# Here's Jessie - home at last



## Buttons (May 13, 2013)

She's settling really well - wish us luck for tonight!


----------



## dmgalley (Aug 19, 2012)

She is beautiful. Good luck. She will do great. 

Sent from my SGH-T989 using Tapatalk 2


----------



## JoJo (Mar 2, 2011)

ahhhhh Hello Jessie .. welcome to ILMC .. now be a good puppy for your lovely new family on the first night home 

Enjoy your new puppy xxxx


----------



## lady amanda (Nov 26, 2010)

So sweet! Ah I love puppies

Sent from my Galaxy Nexus using Tapatalk 2


----------



## arlo (Mar 11, 2013)

She is a real heart melter. Congratulations! Good luck tonight


----------



## Marzi (Sep 17, 2012)

Oh Jessie - lovely girl.
Hope everyone sleeps well for at least part of the night


----------



## Suze (Jun 13, 2013)

Soo cute x


----------



## Buttons (May 13, 2013)

She's crying


----------



## LauraV (Jan 19, 2013)

Bonnie cried nearly all night on the first night with us but has then been good as gold ever since....Jessie will soon settle x


----------



## MillieDog (Jun 1, 2011)

Hope last night went ok and Jessie settles in. Lots of cuddles, that will help her to settle and lovely for you too


----------



## Marzi (Sep 17, 2012)

Well, we didn't get hourly bulletins saying that Jessie was still crying, so maybe she went to sleep....

(Records taken from a dataset)
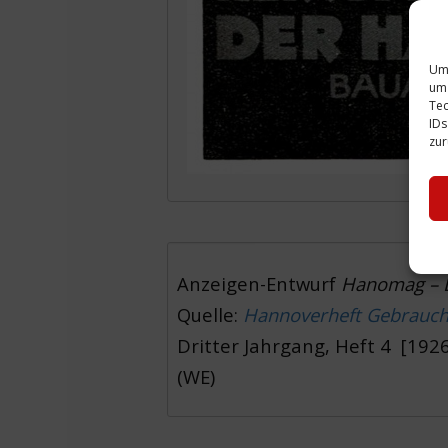
Um 
um 
Tec
IDs
zur
Anzeigen-Entwurf
Hanomag – 
Quelle:
Hannoverheft Gebrauch
Dritter Jahrgang, Heft 4 [1926]
(WE)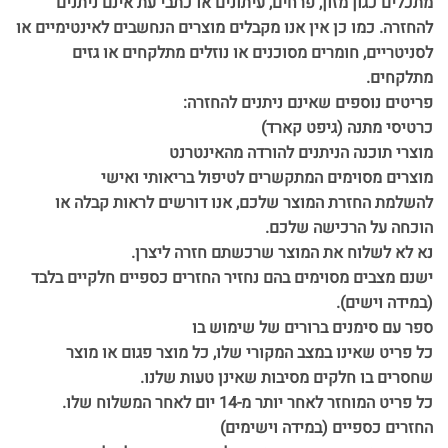
מתכלים כגון מזון, פרחים, עיתונים או כתבי עת אינם ניתנים
להחזרה. כמו כן אין אנו מקבלים מוצרים הנחשבים לאינטימיים או
לסניטריים, חומרים מסוכנים או נוזלים מתלקחים או גזים
מתלקחים.
פריטים נוספים שאינם ניתנים להחזרה:
כרטיסי מתנה (גיפט קארד)
מוצרי תוכנה הניתנים להורדה מהאינטרנט
מוצרים מסוימים המתקשרים לטיפול בריאותי ואישי
להשלמת החזרת המוצר שלכם, אנו דורשים לראות קבלה או
הוכחה על הרכישה שלכם.
נא לא לשלוח את המוצר שרכשתם חזרה ליצרן.
ישנם מצבים מסוימים בהם נחזיר החזרים כספיים חלקיים בלבד
(במידה וישים).
ספר עם סימנים ברורים של שימוש בו
כל פריט שאינו במצב המקורי שלו, כל מוצר פגום או מוצר
שחסרים בו חלקים מסיבות שאינן טעות שלנו.
כל פריט המוחזר לאחר יותר מ-14 יום לאחר המשלוח שלו.
החזרים כספיים (במידה וישימים)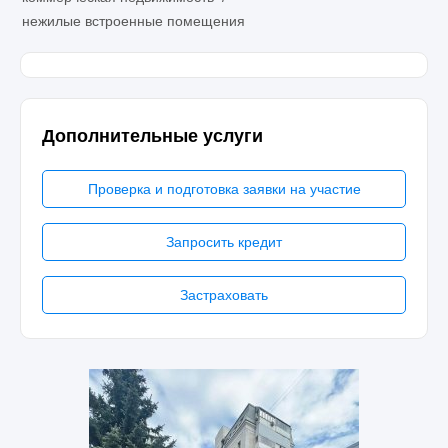
нежилые встроенные помещения
Дополнительные услуги
Проверка и подготовка заявки на участие
Запросить кредит
Застраховать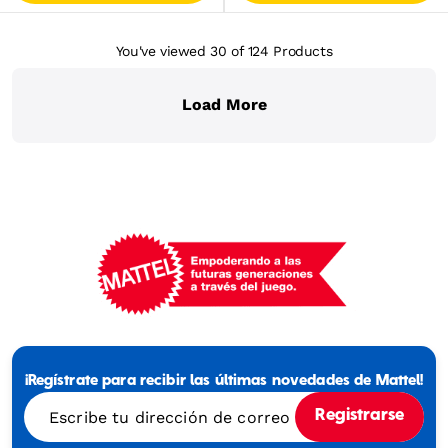
You've viewed 30
of 124
Products
Load More
Mattel
-
Empowering
¡Regístrate para recibir las últimas novedades de Mattel!
Generations
Through
Escribe tu dirección de correo electrónico
Registrarse
Play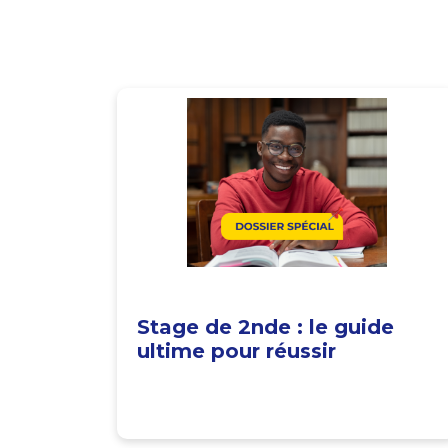
Stage de 2nde : le guide
ultime pour réussir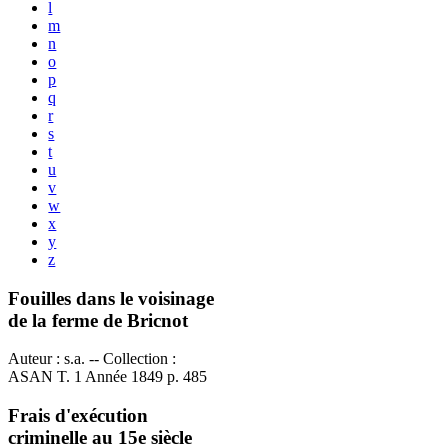
l
m
n
o
p
q
r
s
t
u
v
w
x
y
z
Fouilles dans le voisinage
de la ferme de Bricnot
Auteur : s.a. -- Collection :
ASAN T. 1 Année 1849 p. 485
Frais d'exécution
criminelle au 15e siècle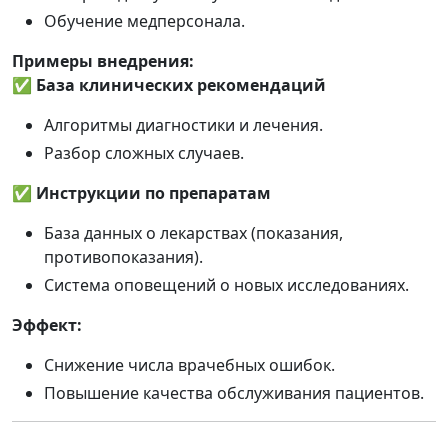
Обучение медперсонала.
Примеры внедрения:
✅
База клинических рекомендаций
Алгоритмы диагностики и лечения.
Разбор сложных случаев.
✅
Инструкции по препаратам
База данных о лекарствах (показания,
противопоказания).
Система оповещений о новых исследованиях.
Эффект:
Снижение числа врачебных ошибок.
Повышение качества обслуживания пациентов.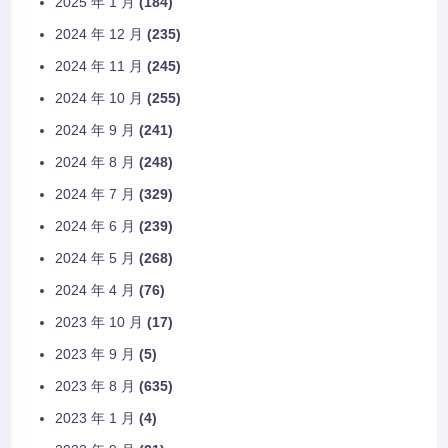
2025 年 1 月
(184)
2024 年 12 月
(235)
2024 年 11 月
(245)
2024 年 10 月
(255)
2024 年 9 月
(241)
2024 年 8 月
(248)
2024 年 7 月
(329)
2024 年 6 月
(239)
2024 年 5 月
(268)
2024 年 4 月
(76)
2023 年 10 月
(17)
2023 年 9 月
(5)
2023 年 8 月
(635)
2023 年 1 月
(4)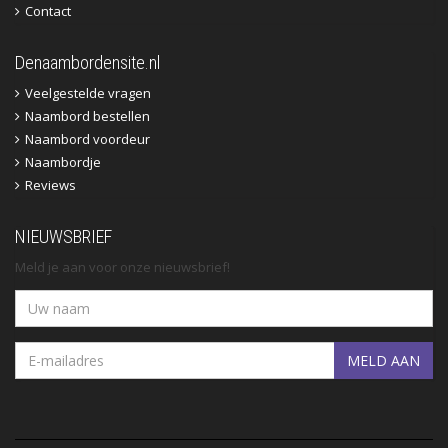
Contact
Denaambordensite.nl
Veelgestelde vragen
Naambord bestellen
Naambord voordeur
Naambordje
Reviews
NIEUWSBRIEF
Meld je aan voor onze nieuwsbrief!
MELD AAN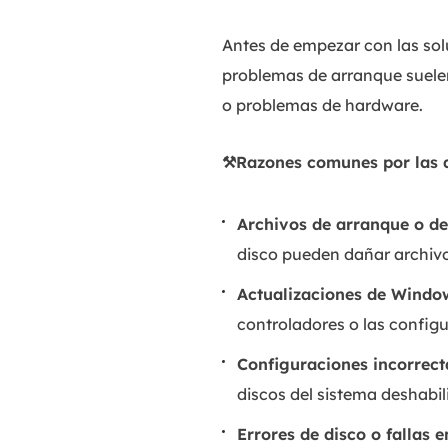
Antes de empezar con las sol
problemas de arranque suelen
o problemas de hardware.
⚒️Razones comunes por las
Archivos de arranque o d
disco pueden dañar archivo
Actualizaciones de Window
controladores o las configu
Configuraciones incorrec
discos del sistema deshabil
Errores de disco o fallas 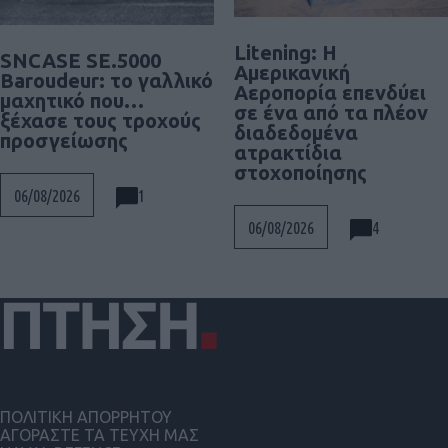
Litening: Η
SNCASE SE.5000
Αμερικανική
Baroudeur: το γαλλικό
Αεροπορία επενδύει
μαχητικό που…
σε ένα από τα πλέον
ξέχασε τους τροχούς
διαδεδομένα
προσγείωσης
ατρακτίδια
στοχοποίησης
1
06/08/2026
4
06/08/2026
ΠΟΛΙΤΙΚΗ ΑΠΟΡΡΗΤΟΥ
ΑΓΟΡΑΣΤΕ ΤΑ ΤΕΥΧΗ ΜΑΣ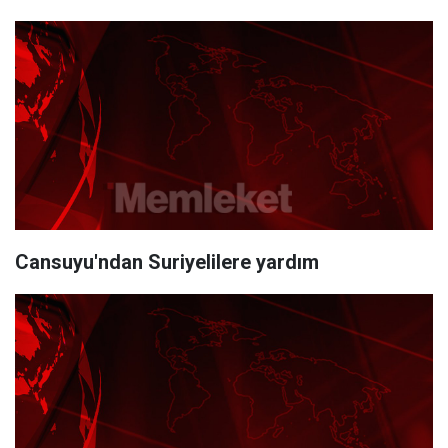
Cansuyu'ndan Suriyelilere yardım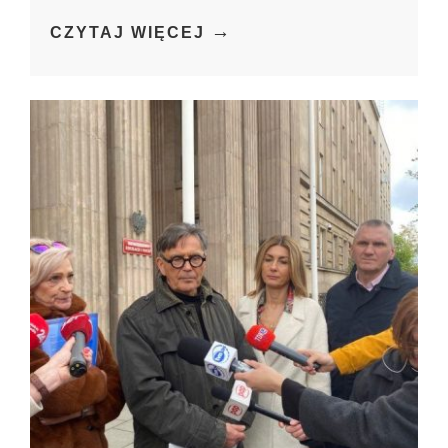
→
CZYTAJ WIĘCEJ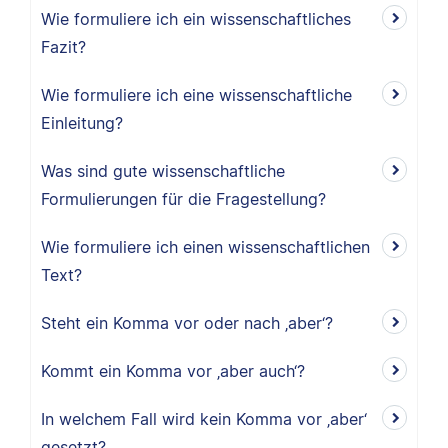
Wie formuliere ich ein wissenschaftliches
Fazit?
Wie formuliere ich eine wissenschaftliche
Einleitung?
Was sind gute wissenschaftliche
Formulierungen für die Fragestellung?
Wie formuliere ich einen wissenschaftlichen
Text?
Steht ein Komma vor oder nach ‚aber‘?
Kommt ein Komma vor ‚aber auch‘?
In welchem Fall wird kein Komma vor ‚aber‘
gesetzt?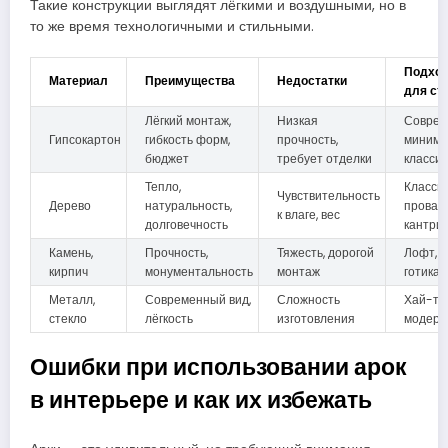
Такие конструкции выглядят лёгкими и воздушными, но в
то же время технологичными и стильными.
Подхо
Материал
Преимущества
Недостатки
для ст
Лёгкий монтаж,
Низкая
Соврем
Гипсокартон
гибкость форм,
прочность,
минима
бюджет
требует отделки
классик
Тепло,
Классик
Чувствительность
Дерево
натуральность,
прованс
к влаге, вес
долговечность
кантри
Камень,
Прочность,
Тяжесть, дорогой
Лофт, р
кирпич
монументальность
монтаж
готика
Металл,
Современный вид,
Сложность
Хай-тек
стекло
лёгкость
изготовления
модерн
Ошибки при использовании арок
в интерьере и как их избежать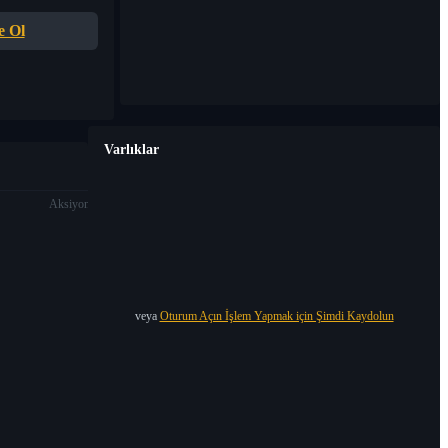
e Ol
Varlıklar
Aksiyon
veya
Oturum Açın İşlem Yapmak için Şimdi Kaydolun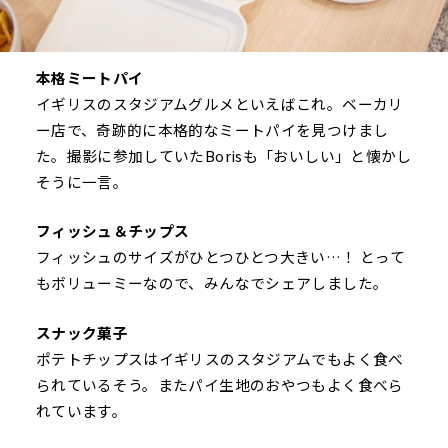
本格ミートパイ
イギリスのスタジアムグルメといえばこれ。ベーカリ
ー店で、奇跡的に本格的なミートパイを見つけまし
た。撮影に参加していたBorisも「おいしい」と懐かし
そうに一言。
フィッシュ＆チップス
フィッシュのサイズがひとつひとつ大きい…！ とって
もボリューミーなので、みんなでシェアしました。
スナック菓子
ポテトチップスはイギリスのスタジアムでもよく食べ
られているそう。またパイ生地のおやつもよく食べら
れています。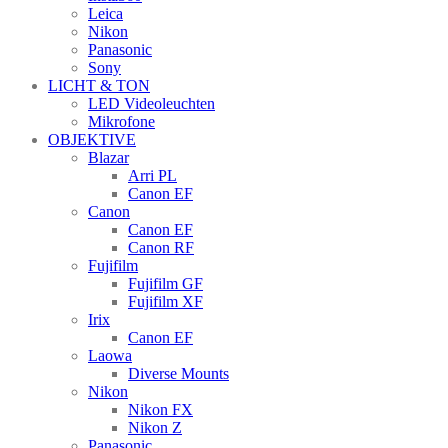
Leica
Nikon
Panasonic
Sony
LICHT & TON
LED Videoleuchten
Mikrofone
OBJEKTIVE
Blazar
Arri PL
Canon EF
Canon
Canon EF
Canon RF
Fujifilm
Fujifilm GF
Fujifilm XF
Irix
Canon EF
Laowa
Diverse Mounts
Nikon
Nikon FX
Nikon Z
Panasonic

JOB A
Answer these questions using the puppy thread:
(i) What device does dmgalley's post say it was sent from?
(ii) What does the second post under the name Buttons say?
(iii) Which dog does LauraV say cried nearly all night on the first night?
JOB B
Decide whether each statement agrees with the puppy thread. Answer yes or no, and quote the words that settle it.
(i) JoJo welcomes Jessie to ILMC.
(ii) lady amanda's post was sent from an SGH-T989.
(iii) MillieDog suggests cuddles to help Jessie settle.
JOB C
Name every member other than Buttons who posted a reply in the puppy thread.

ANSWER SPACE A
(i) An SGH-T989
(ii) "She's crying"
(iii) Bonnie

ANSWER SPACE B
(i) Yes: "welcome to ILMC"
(ii) No: "Sent from my Galaxy Nexus using Tapatalk 2"
(iii) Yes: "Lots of cuddles, that will help her to settle"

ANSWER SPACE C
dmgalley, JoJo, lady amanda, arlo, Marzi, Suze, LauraV, MillieDog